There is of course nationally a wide range of support in place to improve urgent and emergency care more widely. That includes growing the number of call handlers for 999 and 111, and the investment that we have seen going into our ambulance services and A&Es. It is the case that £450 million of capital investment has already gone into increasing capacity in urgent and emergency care departments. In addition, we have kept, I think, over 155 more ambulances on the road over winter with our investment of £55 million more going into ambulance services. We are investing those resources in the frontline. If I recall my statistics correctly, there has been a 38% increase in the paramedic and ambulance workforce since 2010. The hon. Lady and her party can rightly claim a degree of credit for that, because a degree of that took place between 2010 and 2015. We do continue to grow the workforce.

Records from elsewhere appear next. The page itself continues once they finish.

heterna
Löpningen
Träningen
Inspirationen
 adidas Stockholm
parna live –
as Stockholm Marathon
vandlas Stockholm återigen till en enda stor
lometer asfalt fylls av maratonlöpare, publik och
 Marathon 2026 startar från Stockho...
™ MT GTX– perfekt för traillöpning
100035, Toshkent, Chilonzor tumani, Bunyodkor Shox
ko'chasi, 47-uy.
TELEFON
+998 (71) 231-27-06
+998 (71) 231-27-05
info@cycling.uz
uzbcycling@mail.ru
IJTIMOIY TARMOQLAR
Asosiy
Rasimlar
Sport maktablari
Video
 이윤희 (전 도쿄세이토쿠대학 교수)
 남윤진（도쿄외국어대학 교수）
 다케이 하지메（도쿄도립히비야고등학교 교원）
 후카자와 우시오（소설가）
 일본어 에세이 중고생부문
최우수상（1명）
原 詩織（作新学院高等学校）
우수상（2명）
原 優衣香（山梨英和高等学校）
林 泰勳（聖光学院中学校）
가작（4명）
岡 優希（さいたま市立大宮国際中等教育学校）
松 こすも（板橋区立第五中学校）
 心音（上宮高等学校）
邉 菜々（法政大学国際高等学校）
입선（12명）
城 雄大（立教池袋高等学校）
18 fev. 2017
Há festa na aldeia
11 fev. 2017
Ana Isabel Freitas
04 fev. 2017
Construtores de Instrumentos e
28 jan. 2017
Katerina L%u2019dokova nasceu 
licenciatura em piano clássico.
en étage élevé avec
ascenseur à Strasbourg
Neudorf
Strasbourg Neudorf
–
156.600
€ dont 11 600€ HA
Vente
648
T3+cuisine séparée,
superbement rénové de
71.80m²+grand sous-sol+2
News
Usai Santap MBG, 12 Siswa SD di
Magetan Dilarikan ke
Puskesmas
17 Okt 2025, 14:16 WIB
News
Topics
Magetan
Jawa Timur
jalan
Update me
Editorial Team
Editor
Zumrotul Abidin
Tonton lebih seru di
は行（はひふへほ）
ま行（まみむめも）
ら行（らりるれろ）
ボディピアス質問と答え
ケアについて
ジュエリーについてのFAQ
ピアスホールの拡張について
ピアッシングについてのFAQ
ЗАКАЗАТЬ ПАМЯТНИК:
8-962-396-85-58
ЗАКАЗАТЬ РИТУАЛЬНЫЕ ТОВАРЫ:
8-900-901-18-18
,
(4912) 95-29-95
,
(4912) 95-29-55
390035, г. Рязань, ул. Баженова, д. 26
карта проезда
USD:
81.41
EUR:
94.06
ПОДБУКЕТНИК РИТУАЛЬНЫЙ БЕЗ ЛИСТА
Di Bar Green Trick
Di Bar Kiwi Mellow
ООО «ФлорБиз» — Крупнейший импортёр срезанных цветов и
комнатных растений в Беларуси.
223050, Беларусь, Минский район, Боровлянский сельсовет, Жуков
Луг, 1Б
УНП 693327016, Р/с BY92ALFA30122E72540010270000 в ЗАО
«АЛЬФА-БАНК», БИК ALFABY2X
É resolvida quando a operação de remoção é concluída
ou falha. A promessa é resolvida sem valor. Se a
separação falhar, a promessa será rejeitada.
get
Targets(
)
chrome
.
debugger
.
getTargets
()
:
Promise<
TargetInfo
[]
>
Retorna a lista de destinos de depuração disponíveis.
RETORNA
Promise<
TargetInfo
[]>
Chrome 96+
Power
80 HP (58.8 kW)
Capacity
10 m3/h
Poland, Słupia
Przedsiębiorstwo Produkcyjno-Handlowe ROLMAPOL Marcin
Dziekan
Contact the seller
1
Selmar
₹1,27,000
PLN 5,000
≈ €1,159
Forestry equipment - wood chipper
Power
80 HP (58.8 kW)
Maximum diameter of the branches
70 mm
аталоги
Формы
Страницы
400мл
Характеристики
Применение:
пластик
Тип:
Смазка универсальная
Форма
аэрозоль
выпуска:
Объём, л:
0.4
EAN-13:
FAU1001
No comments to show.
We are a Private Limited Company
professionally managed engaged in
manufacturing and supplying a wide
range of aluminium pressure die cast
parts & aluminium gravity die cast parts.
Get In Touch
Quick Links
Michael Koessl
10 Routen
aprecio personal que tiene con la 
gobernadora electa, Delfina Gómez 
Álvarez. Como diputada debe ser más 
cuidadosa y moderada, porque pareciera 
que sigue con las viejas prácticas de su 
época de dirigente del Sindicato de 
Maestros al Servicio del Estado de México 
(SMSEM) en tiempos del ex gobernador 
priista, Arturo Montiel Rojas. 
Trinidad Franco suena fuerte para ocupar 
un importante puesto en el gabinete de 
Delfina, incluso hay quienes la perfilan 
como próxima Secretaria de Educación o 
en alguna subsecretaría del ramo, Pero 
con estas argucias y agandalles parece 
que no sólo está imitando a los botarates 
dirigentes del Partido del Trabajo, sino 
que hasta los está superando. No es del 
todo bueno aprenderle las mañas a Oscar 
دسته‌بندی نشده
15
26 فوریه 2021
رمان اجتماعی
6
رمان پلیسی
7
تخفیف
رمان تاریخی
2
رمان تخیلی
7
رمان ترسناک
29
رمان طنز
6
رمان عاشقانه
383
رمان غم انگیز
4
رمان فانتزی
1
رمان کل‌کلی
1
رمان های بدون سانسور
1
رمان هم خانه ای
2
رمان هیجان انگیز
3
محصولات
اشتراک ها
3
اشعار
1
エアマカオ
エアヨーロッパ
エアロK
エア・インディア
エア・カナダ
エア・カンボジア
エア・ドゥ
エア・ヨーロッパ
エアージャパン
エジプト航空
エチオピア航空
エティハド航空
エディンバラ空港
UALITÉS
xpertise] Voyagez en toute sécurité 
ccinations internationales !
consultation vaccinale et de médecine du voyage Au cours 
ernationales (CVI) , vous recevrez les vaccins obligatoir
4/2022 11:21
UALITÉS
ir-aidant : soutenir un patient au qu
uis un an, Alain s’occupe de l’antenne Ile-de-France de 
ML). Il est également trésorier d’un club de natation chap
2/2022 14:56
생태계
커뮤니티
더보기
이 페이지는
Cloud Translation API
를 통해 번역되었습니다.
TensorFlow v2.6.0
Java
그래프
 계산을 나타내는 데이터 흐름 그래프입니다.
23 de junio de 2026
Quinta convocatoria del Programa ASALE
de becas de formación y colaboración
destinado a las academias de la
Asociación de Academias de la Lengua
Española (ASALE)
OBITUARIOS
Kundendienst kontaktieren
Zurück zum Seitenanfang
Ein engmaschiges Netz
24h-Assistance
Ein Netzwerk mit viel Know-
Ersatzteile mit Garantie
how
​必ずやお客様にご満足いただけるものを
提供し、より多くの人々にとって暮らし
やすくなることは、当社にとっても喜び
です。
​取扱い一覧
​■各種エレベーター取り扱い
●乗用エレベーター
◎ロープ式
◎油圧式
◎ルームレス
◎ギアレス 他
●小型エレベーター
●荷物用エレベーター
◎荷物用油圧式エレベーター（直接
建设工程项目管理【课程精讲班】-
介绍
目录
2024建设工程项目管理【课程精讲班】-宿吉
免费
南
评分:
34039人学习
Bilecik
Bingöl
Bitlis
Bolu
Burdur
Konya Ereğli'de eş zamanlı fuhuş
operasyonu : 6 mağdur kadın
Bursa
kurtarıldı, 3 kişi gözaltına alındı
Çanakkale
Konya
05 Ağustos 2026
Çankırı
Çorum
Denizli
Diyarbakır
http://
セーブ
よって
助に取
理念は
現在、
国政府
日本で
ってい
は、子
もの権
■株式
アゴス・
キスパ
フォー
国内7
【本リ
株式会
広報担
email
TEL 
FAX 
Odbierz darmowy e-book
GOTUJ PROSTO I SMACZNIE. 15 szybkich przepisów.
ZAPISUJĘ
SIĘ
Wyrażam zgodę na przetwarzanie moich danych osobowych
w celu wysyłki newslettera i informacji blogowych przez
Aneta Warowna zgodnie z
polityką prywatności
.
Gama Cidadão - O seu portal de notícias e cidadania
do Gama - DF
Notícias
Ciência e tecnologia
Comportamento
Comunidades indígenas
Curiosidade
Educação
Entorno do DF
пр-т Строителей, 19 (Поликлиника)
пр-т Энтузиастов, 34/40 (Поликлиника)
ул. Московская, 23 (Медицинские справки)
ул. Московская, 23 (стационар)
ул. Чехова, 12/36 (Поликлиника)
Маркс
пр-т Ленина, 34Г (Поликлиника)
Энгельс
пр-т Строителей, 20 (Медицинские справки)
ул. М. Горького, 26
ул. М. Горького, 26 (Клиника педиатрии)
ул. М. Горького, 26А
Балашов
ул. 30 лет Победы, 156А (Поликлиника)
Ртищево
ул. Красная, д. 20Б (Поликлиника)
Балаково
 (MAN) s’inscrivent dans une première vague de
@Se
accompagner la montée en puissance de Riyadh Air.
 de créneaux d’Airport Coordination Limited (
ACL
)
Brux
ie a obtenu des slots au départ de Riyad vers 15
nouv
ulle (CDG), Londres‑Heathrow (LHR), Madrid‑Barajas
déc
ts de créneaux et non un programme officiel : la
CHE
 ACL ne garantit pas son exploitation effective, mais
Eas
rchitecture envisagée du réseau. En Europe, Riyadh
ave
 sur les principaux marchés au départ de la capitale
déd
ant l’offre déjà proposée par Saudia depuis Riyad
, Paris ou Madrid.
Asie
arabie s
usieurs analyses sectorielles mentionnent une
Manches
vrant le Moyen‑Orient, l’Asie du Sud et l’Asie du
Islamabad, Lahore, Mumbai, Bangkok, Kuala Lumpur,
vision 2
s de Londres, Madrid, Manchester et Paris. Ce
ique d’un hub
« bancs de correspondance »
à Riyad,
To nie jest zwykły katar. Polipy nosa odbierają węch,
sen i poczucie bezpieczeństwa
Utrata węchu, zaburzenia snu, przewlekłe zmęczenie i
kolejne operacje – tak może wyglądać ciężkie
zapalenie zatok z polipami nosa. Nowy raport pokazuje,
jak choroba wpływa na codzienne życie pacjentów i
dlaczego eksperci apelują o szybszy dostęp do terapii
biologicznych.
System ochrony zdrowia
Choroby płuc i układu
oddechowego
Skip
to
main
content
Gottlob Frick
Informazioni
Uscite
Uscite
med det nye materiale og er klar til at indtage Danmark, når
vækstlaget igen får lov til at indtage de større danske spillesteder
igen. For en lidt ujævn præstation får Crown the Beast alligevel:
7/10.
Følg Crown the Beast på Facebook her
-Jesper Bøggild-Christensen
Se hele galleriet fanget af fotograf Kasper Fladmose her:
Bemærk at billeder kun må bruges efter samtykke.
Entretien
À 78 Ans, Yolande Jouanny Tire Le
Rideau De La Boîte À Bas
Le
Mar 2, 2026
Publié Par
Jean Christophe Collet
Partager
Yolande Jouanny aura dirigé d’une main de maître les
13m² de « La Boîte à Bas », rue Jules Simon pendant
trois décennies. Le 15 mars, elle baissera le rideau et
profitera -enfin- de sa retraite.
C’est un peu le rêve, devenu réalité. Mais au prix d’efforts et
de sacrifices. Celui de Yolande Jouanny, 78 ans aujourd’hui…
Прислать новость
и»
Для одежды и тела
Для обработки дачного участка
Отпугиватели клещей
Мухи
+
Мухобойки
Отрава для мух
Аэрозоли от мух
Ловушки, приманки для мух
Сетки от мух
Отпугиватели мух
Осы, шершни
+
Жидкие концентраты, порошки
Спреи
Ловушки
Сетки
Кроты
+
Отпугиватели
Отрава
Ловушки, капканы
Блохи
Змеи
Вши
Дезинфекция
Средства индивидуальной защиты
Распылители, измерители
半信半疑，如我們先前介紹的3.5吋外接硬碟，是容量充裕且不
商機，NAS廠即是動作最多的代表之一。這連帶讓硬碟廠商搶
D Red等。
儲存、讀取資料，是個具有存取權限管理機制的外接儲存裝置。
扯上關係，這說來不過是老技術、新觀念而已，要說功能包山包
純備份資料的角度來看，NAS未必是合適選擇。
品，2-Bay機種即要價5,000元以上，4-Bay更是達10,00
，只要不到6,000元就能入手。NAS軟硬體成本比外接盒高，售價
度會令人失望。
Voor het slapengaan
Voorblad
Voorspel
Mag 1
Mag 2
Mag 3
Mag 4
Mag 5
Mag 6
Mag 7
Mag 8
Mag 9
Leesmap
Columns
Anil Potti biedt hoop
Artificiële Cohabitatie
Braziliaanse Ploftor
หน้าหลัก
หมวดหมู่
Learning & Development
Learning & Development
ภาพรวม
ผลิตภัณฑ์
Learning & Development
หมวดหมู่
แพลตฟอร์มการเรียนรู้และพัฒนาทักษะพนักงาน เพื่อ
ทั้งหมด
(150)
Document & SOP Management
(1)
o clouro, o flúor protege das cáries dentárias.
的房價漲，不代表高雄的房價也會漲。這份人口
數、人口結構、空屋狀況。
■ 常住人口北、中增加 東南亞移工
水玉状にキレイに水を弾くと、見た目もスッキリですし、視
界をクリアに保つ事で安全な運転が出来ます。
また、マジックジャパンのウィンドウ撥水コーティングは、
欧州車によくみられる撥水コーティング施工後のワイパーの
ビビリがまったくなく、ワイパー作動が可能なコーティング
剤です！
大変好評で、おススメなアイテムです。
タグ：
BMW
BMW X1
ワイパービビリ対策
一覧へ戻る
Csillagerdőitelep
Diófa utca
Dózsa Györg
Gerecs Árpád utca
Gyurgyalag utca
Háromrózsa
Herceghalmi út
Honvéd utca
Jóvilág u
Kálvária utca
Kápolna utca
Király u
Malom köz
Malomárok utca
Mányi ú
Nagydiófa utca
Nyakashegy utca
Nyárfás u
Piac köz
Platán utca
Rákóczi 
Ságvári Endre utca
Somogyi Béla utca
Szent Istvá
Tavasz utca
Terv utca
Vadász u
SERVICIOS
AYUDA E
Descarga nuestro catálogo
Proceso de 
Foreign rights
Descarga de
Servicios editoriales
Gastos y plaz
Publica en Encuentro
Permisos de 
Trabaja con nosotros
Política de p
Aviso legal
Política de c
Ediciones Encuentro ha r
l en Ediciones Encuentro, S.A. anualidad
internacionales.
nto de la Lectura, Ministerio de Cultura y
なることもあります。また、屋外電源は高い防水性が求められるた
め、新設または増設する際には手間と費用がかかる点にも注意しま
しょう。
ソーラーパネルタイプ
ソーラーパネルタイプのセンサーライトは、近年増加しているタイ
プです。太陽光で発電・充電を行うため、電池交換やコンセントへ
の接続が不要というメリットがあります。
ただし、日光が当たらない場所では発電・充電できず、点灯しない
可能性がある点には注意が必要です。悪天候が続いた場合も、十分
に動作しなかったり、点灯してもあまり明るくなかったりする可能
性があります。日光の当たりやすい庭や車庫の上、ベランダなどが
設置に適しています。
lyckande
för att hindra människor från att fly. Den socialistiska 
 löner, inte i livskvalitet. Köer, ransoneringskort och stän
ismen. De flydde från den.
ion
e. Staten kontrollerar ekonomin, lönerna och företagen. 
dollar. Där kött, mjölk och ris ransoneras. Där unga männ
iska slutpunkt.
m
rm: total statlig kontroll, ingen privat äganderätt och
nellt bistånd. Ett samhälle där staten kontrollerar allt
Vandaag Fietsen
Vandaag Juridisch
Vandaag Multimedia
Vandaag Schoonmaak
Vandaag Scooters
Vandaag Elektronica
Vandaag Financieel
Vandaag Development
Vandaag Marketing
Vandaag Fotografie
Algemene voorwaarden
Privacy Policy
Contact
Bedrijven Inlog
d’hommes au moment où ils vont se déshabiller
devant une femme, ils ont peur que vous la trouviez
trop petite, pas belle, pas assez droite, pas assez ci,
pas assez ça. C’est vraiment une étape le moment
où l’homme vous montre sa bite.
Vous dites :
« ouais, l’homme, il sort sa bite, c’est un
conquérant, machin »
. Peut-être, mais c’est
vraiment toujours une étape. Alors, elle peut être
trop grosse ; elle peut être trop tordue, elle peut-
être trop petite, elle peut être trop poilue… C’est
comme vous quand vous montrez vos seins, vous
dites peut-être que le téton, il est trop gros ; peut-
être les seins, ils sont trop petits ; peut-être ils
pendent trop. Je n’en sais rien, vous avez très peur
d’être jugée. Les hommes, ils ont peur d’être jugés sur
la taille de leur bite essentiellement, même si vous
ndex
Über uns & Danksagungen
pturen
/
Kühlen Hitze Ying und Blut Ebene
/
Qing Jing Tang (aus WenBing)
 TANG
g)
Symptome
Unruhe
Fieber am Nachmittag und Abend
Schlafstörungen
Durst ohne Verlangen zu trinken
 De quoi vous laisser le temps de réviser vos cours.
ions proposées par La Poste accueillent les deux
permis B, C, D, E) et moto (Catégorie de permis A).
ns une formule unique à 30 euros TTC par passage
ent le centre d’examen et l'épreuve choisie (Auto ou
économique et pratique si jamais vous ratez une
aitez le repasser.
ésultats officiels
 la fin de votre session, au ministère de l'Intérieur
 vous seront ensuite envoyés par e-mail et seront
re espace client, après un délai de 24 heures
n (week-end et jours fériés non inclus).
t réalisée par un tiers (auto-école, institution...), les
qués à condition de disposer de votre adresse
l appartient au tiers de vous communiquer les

Turning to workforce issues more broadly, it is absolutely right that, as well as providing the support to which the hon. Member for York Central (Rachael Maskell) alluded—mental health and physical support for the workforce—we continue to grow the workforce in order to ease the workload pressures. We have already witnessed over 30,000 more nurses in the NHS since that pledge was made in 2019. We continue to grow all workforces. In section 41 of the Health and Care Act 2022 we set out a very clear duty on the Secretary of State in relation to workforce planning, and that work is already under way.

I will turn to a couple of further points very briefly, because I want to give the hon. Member for Bath her two minutes at the end. She raised a number of specific points. She called for greater resources to be put in. That has been done. She called for an increase to be made in paramedics and ambulance staff. That has been and continues to be done. None of these are completed works, but they continue to be done. She called for action to stop ambulance station closures or community ambulance station closures. I have to say that those decisions are made clinically by local trusts; the power was not there for the Secretary of State to intervene. In fact, it was the Labour party that argued against giving the Secretary of State and Ministers the power to take action on those things when it voted against and spoke against that measure during the passage of the Health and Care Bill. It is right that clinicians determine what is the best set-up for clinical services in their area. I just gently make that point.

In summary, I think that both sides of the House recognise fully the challenges faced in these unprecedented times by our urgent and emergency care sector, and particularly by patients and those who work in the sector. We have a plan to fix it. We continue to invest in that plan and to support our workforce, and we will continue to do that for the benefit of patients.